:: Exercise ::
Each entry should be printed exactly, with its images omitted.
________________
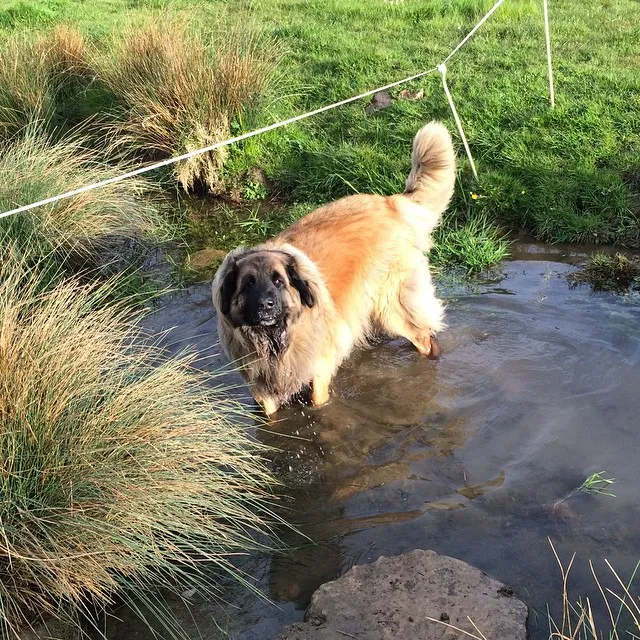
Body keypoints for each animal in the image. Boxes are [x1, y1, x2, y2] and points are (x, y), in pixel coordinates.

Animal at [214, 122, 456, 418]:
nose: (266, 306)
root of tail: (389, 202)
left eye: (278, 281)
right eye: (248, 284)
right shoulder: (261, 386)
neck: (276, 340)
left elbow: (318, 399)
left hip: (391, 307)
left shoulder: (320, 363)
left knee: (424, 338)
________________
:: Result below ::
Body keypoints for each animal in the image. Boxes are [x1, y1, x2, y2] and points are (x, y), in pixel coordinates.

Animal at [214, 122, 456, 418]:
nose: (266, 306)
root of tail: (389, 202)
left eye: (278, 281)
right eye: (248, 284)
right shoulder: (261, 386)
neck: (276, 340)
left elbow: (318, 399)
left hip: (391, 307)
left shoulder: (320, 363)
left knee: (424, 338)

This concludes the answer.